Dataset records
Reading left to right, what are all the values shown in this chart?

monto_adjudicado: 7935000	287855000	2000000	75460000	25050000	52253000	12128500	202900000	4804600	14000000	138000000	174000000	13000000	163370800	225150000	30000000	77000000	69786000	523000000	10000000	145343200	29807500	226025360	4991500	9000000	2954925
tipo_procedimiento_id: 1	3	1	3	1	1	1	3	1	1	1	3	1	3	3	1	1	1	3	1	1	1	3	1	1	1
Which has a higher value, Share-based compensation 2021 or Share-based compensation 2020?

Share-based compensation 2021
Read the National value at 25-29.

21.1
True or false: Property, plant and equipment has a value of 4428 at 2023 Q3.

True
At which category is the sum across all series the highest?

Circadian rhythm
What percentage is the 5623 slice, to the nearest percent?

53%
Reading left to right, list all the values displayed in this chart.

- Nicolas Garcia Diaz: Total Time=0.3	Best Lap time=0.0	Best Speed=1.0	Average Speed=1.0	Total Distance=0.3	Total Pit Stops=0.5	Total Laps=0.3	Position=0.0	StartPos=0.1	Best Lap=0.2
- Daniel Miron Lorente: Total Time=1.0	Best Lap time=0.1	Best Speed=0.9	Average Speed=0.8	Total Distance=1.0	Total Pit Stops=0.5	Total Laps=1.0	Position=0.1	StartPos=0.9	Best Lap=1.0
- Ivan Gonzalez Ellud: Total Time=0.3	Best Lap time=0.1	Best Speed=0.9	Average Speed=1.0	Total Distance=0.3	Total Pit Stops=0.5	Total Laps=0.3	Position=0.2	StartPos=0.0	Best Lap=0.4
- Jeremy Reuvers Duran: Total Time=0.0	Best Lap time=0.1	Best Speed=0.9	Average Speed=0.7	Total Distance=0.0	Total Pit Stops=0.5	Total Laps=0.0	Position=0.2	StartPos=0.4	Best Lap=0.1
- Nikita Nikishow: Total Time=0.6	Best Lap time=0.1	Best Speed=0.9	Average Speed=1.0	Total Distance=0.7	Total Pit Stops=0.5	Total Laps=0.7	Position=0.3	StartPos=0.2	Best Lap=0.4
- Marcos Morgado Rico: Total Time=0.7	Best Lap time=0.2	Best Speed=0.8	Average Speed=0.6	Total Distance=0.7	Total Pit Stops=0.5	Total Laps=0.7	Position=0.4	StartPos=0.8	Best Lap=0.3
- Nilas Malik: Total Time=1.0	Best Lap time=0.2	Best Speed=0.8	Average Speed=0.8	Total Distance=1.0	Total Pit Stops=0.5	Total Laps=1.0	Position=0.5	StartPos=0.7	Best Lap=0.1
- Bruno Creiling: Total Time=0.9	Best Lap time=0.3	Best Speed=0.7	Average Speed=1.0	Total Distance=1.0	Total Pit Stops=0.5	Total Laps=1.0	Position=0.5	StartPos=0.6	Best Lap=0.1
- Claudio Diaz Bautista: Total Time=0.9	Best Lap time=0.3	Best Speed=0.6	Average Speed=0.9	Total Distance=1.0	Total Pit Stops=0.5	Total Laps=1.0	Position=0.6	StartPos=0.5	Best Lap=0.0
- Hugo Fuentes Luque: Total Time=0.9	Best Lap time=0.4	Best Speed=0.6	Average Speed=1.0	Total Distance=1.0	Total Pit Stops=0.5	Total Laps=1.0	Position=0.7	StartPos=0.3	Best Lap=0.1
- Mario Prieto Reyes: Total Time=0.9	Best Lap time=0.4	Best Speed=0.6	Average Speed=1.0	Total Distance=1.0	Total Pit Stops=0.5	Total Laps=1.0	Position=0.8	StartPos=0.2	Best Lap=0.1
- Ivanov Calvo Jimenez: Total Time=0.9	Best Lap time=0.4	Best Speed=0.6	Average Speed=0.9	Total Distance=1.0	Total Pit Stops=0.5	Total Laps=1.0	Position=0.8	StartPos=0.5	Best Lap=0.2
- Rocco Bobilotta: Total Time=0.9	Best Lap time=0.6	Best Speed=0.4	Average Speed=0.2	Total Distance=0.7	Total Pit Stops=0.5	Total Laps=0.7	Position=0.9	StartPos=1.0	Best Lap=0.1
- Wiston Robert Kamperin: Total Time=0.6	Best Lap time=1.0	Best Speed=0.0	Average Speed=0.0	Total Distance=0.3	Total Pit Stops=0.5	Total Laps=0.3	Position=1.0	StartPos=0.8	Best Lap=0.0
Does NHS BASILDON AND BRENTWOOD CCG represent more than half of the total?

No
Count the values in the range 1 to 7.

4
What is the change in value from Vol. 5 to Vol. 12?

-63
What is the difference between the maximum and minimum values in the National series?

GOAL OF THE EXERCISE
Repeat the lines starting at the one containing "- Nicolas Garcia" and ending at the one containing "- Ivan Gonzalez", substituting "Top Speed" for every "Best Speed" and leaving all else unchanged.

RESULT OF THIS TASK
- Nicolas Garcia Diaz: Total Time=0.3	Best Lap time=0.0	Top Speed=1.0	Average Speed=1.0	Total Distance=0.3	Total Pit Stops=0.5	Total Laps=0.3	Position=0.0	StartPos=0.1	Best Lap=0.2
- Daniel Miron Lorente: Total Time=1.0	Best Lap time=0.1	Top Speed=0.9	Average Speed=0.8	Total Distance=1.0	Total Pit Stops=0.5	Total Laps=1.0	Position=0.1	StartPos=0.9	Best Lap=1.0
- Ivan Gonzalez Ellud: Total Time=0.3	Best Lap time=0.1	Top Speed=0.9	Average Speed=1.0	Total Distance=0.3	Total Pit Stops=0.5	Total Laps=0.3	Position=0.2	StartPos=0.0	Best Lap=0.4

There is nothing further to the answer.